Dou uma risada curta.

— E você queria o quê? Que eu saísse dessa história cantando ópera e acreditando no amor?

— Não. — ela responde, com um leve arquear de sobrancelha. — Queria apenas que fosse mais como o Vittorio.

Claro. Sempre o Vittorio. O perfeito, o equilibrado, o diplomático. O irmão que faz tudo certo e nunca perde o tom. A versão masculina da nossa mãe, em versão envelhecida e mais silenciosa.

— O Vittorio pode ficar com o jantar da família. Com o aplauso do papai. E com as conversas sobre política e vinhos caríssimos. — digo, levantando-me. — Eu só quero distância. De tudo. E de todos.

— Inclusive de você mesmo?

A pergunta paira no ar, como uma taça prestes a cair no chão. Mas não respondo.

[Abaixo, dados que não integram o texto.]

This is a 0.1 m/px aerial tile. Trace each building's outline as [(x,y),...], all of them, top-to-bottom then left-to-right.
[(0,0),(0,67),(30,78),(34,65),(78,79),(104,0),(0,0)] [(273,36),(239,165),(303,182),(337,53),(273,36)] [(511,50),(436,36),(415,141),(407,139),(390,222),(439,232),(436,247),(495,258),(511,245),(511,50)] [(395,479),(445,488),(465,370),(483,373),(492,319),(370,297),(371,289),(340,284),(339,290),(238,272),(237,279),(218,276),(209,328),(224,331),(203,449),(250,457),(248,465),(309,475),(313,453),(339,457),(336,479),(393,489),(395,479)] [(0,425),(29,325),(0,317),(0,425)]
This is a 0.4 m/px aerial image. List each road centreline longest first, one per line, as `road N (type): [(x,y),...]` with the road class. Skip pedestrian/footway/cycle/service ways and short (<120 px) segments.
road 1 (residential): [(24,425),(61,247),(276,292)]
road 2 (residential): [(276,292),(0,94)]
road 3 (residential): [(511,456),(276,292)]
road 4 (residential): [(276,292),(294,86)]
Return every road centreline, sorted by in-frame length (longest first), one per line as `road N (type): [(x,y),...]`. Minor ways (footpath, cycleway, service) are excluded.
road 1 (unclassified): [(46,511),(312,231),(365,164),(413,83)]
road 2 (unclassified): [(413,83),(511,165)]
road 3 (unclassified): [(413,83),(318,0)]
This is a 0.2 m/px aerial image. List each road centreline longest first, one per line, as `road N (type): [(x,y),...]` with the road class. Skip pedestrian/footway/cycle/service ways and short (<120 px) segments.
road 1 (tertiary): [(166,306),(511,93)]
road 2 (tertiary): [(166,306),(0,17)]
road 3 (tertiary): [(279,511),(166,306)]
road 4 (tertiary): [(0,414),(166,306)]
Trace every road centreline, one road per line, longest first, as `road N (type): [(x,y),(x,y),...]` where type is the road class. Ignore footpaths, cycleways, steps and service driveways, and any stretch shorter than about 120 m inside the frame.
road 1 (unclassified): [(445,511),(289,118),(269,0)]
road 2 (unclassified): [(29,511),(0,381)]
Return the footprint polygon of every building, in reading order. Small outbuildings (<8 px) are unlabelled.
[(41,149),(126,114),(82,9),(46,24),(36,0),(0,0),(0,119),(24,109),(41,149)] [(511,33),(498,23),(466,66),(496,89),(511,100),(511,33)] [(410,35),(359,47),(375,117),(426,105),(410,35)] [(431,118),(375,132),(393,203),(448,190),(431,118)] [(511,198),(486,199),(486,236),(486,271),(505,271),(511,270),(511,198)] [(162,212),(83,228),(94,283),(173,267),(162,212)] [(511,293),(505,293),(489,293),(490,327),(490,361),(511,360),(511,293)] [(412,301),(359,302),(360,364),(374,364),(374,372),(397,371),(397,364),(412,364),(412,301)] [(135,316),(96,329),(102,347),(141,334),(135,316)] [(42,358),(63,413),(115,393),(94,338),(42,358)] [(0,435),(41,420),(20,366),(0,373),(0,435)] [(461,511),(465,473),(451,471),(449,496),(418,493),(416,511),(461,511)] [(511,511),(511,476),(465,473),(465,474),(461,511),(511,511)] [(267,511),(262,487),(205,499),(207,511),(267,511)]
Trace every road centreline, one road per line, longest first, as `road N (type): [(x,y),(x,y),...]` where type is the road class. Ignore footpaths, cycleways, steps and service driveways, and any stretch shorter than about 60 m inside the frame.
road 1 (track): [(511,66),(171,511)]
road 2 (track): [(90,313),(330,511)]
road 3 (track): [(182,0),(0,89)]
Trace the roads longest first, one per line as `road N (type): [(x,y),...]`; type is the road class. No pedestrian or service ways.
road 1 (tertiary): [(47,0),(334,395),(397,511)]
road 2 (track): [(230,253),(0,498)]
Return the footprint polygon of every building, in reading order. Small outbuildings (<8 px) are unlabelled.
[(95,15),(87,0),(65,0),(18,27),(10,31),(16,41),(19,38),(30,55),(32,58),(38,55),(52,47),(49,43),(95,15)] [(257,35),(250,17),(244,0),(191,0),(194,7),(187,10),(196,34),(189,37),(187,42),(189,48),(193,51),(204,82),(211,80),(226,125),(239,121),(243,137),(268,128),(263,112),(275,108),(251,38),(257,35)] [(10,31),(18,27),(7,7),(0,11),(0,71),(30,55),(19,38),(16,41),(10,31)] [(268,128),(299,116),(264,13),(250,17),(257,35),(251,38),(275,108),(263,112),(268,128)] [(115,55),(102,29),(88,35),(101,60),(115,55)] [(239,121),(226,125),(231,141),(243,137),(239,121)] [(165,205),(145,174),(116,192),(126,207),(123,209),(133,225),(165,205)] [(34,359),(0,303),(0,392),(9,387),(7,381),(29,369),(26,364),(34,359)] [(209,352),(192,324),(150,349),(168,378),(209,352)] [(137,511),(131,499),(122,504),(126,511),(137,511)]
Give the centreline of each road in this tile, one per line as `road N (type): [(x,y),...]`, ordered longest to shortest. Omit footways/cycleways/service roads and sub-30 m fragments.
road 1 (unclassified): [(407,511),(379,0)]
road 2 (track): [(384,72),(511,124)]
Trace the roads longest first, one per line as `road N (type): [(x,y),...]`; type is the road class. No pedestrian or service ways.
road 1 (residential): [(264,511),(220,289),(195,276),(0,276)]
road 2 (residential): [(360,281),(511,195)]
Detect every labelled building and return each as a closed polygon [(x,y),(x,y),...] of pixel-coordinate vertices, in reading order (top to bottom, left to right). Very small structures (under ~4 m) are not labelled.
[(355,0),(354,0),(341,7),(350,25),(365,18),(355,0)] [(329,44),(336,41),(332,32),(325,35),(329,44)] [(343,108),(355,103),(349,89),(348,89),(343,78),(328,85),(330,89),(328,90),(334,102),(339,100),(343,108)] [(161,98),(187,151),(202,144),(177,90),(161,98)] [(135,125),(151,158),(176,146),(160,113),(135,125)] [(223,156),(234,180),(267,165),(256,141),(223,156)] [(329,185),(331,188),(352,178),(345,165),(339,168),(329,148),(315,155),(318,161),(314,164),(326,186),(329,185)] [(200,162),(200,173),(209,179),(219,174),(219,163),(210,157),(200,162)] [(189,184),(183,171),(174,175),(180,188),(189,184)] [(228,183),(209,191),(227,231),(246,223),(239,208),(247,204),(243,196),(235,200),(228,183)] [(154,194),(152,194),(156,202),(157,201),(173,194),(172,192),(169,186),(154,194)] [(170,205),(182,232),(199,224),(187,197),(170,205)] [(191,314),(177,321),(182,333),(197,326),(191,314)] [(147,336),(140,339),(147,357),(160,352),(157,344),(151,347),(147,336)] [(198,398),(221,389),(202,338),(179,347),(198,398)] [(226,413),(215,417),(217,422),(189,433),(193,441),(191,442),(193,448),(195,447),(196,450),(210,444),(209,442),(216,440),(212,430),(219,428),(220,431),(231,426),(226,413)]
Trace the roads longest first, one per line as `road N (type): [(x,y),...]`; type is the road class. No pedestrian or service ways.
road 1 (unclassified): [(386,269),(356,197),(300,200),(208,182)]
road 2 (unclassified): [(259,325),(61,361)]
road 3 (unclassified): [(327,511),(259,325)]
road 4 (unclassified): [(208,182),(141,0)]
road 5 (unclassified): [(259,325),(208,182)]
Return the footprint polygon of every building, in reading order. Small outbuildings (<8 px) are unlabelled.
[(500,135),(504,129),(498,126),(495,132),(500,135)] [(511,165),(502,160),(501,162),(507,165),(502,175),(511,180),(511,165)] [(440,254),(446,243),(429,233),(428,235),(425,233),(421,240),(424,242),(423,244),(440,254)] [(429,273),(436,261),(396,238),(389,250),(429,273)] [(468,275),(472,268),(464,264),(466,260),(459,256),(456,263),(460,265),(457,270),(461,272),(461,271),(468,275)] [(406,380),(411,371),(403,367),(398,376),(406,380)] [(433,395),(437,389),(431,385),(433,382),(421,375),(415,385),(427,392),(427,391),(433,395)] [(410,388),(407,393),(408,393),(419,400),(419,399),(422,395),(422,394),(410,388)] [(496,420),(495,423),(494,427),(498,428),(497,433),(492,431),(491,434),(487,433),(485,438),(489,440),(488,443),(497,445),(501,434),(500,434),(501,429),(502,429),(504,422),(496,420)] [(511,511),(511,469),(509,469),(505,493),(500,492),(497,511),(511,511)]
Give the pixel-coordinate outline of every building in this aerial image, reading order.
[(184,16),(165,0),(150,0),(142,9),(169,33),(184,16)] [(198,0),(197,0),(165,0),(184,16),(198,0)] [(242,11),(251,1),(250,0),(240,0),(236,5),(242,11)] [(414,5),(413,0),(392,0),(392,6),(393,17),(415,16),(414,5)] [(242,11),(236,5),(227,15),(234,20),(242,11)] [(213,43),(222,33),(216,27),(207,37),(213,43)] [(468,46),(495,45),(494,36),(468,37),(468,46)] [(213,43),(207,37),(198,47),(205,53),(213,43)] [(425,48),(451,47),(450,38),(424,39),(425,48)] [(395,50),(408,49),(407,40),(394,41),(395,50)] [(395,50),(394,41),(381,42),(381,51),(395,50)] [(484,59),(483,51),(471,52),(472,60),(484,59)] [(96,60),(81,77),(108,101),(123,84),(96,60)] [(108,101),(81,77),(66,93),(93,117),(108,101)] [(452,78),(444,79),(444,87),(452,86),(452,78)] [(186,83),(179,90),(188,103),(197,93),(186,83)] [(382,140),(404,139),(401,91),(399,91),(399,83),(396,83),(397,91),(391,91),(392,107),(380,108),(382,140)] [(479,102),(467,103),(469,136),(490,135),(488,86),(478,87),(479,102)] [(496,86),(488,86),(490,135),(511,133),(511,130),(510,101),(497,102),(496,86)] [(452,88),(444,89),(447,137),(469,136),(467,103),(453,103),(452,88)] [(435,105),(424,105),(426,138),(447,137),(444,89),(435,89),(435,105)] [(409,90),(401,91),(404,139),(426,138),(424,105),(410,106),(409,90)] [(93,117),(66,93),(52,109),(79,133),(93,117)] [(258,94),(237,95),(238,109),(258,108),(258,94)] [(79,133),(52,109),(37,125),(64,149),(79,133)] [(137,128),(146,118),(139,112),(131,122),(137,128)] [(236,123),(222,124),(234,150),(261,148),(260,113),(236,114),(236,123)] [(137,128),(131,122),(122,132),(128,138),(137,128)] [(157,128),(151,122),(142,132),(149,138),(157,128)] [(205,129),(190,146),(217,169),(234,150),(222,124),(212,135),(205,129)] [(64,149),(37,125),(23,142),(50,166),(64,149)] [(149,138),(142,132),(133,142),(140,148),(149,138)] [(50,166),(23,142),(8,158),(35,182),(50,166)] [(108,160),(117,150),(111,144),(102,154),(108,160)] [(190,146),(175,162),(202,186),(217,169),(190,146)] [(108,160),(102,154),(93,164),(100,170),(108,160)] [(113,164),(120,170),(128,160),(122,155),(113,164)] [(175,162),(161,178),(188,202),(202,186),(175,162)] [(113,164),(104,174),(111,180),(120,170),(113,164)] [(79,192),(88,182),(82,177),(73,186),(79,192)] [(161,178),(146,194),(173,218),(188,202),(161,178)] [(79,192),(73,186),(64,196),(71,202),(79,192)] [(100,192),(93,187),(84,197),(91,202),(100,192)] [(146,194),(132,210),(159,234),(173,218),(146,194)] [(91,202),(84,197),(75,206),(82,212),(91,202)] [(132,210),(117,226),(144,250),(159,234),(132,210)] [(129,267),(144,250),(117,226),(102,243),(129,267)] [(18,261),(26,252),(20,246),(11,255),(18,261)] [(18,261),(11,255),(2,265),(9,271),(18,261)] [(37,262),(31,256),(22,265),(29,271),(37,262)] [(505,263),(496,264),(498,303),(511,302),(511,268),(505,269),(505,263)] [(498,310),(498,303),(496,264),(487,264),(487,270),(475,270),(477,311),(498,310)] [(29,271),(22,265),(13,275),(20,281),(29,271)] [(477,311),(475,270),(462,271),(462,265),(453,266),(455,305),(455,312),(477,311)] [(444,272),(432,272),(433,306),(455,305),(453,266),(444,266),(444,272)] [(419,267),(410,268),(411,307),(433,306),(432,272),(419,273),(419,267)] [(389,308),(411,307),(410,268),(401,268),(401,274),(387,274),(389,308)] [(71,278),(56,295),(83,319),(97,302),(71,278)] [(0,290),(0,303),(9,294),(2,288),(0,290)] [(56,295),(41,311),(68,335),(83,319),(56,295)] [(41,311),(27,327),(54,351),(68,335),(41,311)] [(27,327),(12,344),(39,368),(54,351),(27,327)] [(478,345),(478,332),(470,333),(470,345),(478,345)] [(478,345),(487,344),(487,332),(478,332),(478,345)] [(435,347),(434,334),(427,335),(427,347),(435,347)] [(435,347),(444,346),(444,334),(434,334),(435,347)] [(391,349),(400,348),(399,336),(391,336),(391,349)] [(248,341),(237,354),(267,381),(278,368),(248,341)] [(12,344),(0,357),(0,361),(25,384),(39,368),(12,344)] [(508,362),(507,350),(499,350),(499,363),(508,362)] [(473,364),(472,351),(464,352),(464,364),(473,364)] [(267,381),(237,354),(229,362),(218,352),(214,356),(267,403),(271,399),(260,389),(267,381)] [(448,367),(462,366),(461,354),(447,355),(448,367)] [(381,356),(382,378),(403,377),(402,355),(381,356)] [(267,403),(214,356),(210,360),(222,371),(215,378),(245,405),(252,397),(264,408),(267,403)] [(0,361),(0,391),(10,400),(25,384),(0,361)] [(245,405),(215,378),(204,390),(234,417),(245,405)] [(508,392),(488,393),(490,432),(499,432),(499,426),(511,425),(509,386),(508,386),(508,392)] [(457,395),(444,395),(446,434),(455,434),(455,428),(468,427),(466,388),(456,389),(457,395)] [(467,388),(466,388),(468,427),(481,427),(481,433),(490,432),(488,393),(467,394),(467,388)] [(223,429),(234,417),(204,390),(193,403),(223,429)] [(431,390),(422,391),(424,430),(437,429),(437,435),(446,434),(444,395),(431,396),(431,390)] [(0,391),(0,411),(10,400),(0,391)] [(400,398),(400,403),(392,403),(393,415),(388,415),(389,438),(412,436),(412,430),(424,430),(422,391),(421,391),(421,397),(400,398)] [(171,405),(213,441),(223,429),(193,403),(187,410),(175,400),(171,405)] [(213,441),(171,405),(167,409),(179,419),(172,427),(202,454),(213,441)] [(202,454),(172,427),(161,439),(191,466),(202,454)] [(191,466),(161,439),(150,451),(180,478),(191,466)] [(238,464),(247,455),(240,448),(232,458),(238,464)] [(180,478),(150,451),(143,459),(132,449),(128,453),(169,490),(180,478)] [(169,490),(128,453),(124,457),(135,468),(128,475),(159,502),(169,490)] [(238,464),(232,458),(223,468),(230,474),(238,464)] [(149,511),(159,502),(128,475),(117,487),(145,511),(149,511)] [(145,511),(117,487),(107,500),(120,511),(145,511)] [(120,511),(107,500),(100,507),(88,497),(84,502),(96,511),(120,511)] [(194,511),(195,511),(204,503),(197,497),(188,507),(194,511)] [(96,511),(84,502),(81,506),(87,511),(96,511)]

Minha mãe me observa por mais alguns segundos, então solta um suspiro pesado, como se carregasse o peso do mundo nos ombros — ou como se quisesse que eu acreditasse nisso.

— A vida vai te cobrar, Liam. E um dia, quando não tiver mais ninguém pra culpar, vai entender que se afastar é fácil. Difícil mesmo é permanecer inteiro quando se escolhe ficar.

Ela se vira e caminha até a porta, pausando apenas por um segundo antes de sair:

— Boa viagem, figlio mio. Espero que, dessa vez, encontre algo... ou alguém... que te faça querer voltar.